Detailed images and simulated animations for the three concept designs for Franklin Street are now online at franklinstreet.us. The Committee that's refined these three concepts is now accepting public input and thinking about "phase II" - a detailed design and planning process focused on one design scheme, which will probably cobble together the best elements from these three concepts.
Below, a view of the "urban street" concept, looking towards the harbor from the corner of Cumberland Avenue and Franklin Street. This concept would replace the southbound leg of the current Franklin Arterial with redevelopment along the eastern edge of Lincoln Park:
An important unanswered question about all three concepts is how the city can afford to build any of them. While the infill development surrounding the new street would be built by private developers, who would buy the land from and pay future property taxes to the city, the private development won't happen until the City pays the up-front construction costs of the new, improved Franklin Street. And with a project scope that includes several new intersections, extensive excavation work, and miles of new sidewalks, that construction project is likely to cost well over ten million dollars.
That sounds expensive, especially in this fiscal environment. But there are a couple of important factors to keep in mind: first, this is a federally-designated highway (Route 1A) and is therefore eligible for federal funding. In fact, in other similar projects, Washington has paid up to 80% of the total construction costs, leaving the remaining 20% to local and state governments.
Second, the redesigned Franklin Street is going to open up acres of very valuable land for redevelopment. Much of that land is already owned by the City of Portland.
And third, even land that's privately-owned, and blocks away from Franklin Street, is going to become more valuable once the new, improved Franklin Street improves access between downtown, the Old Port, Bayside, and Munjoy Hill. As those properties increase in value, they'll contribute more money to the city's property tax revenues, and become more attractive for higher-value redevelopment.
Taking these three points together, then, we can form a hypothetical scenario in which the Franklin Street project could actually make a lot of money for City Hall. Suppose the City endorses a Franklin Street concept that would cost $20 million (a conservatively high estimate), but would also open up 4.5 acres of publicly-owned land for redevelopment (by way of comparison, the entire Top of the Old Port Parking Lot is a bit less than 3.5 acres; it's privately-owned, but the city owns all of the empty space in the existing Franklin Arterial median, and the City's Housing Authority owns a lot more underutilized land along to Franklin Street in Bayside).

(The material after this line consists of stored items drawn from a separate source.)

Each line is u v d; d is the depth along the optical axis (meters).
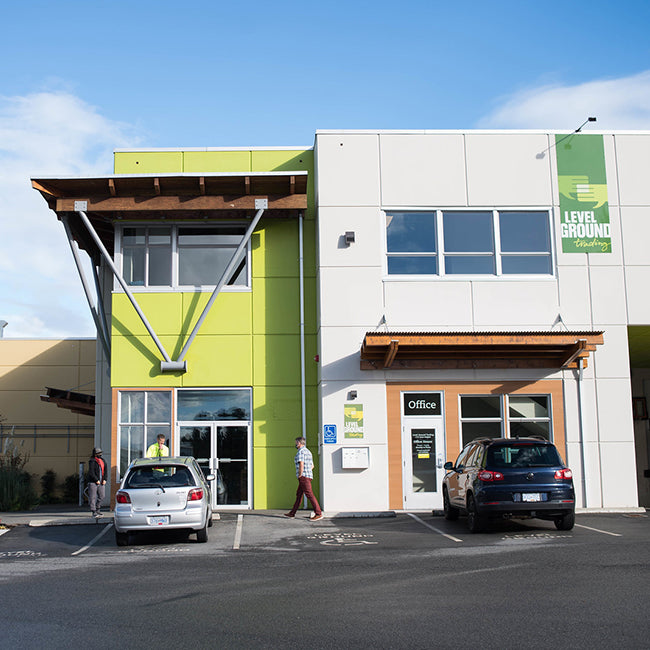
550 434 20.66
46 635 7.68
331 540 14.79
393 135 21.48
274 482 21.14
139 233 22.02
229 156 22.45
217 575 10.92
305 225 22.23
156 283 21.80
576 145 21.83
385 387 20.50
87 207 20.73
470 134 21.62
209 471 21.17
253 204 21.08
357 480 20.11
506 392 20.73
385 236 21.16
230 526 17.30
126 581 10.59
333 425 20.27
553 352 20.34
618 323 21.19
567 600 8.84
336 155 21.33
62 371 32.88
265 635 7.53
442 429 20.50
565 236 21.45
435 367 20.61
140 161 22.28
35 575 11.30
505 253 21.30
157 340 20.97
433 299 20.91
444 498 18.25
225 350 21.55
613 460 20.66
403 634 7.50
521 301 21.08
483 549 13.01
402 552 12.90
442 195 21.33
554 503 14.86
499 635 7.41
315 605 8.80
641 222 21.69
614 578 10.12
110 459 22.06
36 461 32.00
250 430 21.34
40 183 20.19
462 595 9.21
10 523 18.33
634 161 21.92
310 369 21.59
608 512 19.52
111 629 7.87
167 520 14.48
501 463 15.06
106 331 22.25
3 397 32.50
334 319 20.67
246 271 21.98
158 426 21.25
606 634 7.38
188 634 7.62
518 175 21.56
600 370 20.95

Let's say the Federal government agrees to pay 80% of the cost of the construction, since this is a marquee economic development project that will improve mobility and livability, and the fact that it has the support of Maine's swing-vote senators doesn't hurt. And let's also assume that Portland's State House delegation flexes some muscle and gets Augusta to pitch in 10% of the project's cost from the state's gas tax revenues.
That leaves 10% of the cost - $2 million - remaining. That portion of the costs would easily be covered by sales of City-owned land along Franklin Street.

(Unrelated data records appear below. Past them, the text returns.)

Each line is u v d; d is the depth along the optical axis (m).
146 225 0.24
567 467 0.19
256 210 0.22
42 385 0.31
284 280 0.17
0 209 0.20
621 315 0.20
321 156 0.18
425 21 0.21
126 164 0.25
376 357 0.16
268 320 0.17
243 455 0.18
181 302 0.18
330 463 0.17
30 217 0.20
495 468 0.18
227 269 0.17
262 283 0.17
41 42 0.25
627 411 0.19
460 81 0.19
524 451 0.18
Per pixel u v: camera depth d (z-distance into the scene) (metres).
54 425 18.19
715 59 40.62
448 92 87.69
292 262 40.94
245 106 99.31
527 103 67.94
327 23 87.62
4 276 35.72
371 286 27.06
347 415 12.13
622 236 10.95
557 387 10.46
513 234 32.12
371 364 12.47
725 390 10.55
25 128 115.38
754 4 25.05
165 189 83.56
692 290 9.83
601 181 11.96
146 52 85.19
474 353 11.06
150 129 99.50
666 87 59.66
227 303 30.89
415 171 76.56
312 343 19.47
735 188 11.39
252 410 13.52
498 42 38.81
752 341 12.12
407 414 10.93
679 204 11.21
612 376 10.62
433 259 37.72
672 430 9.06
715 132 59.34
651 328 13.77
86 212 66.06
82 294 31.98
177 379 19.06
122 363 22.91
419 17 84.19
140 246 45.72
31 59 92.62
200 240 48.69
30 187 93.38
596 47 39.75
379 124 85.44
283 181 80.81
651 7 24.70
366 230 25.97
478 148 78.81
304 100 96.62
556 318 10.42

Where Franklin meets Middle Street, the old Jordan's Meats factory recently went back on the market (in a recession) for a list price of $4.75 million. That's a two-acre parcel of land, and even though there's a building there it will probably be torn down by the new owners. That means the land in that neighborhood - adjacent to the Old Port and the India Street neighborhood - is worth about $2 million an acre. And, coincidentally, the City and the County, together, own about an acre of land within two blocks of that site. The County's land, next to the Courthouse and Lincoln Park, would be particularly valuable for law offices and was even proposed as the site of a high-rise office tower two years ago.
In addition to the land near Newbury Street, the City owns about three acres of underutilized "parkland" on the east side of Franklin near Oxford Street, and in the empty median strip next to Franklin Towers, plus another acre of land in various Portland Housing Authority parking lots. This Bayside real estate is less valuable than land near the Old Port, and some of this acreage might be preserved as the highly-productive Oxford Street Community Farm. Still, in order to invite new vitality into East Bayside, the City could offer up 2 acres of its land near Oxford Street for redevelopment, and net another million dollars for construction and redevelopment efforts.
Furthermore, once Franklin gets rebuilt and the City's properties are sold, the City will enjoy new property tax revenues. If the city sells 4.5 acres to private developers, and that land is worth (on average) $4.5 million, the City will immediately begin collecting an extra $120,000 in additional property tax revenues - enough to hire two more teachers in local schools.
And once private developers start building multi-story buildings on that same land, the assessed value of those properties will double or triple, along with the city's revenues.
In sum: with typical matching funds from the State and the federal governments, plus real-estate investments from the private sector, the City should easily be able to rebuild Franklin Street. And doing so is likely to add millions of dollars to the revenues side of its balance sheet.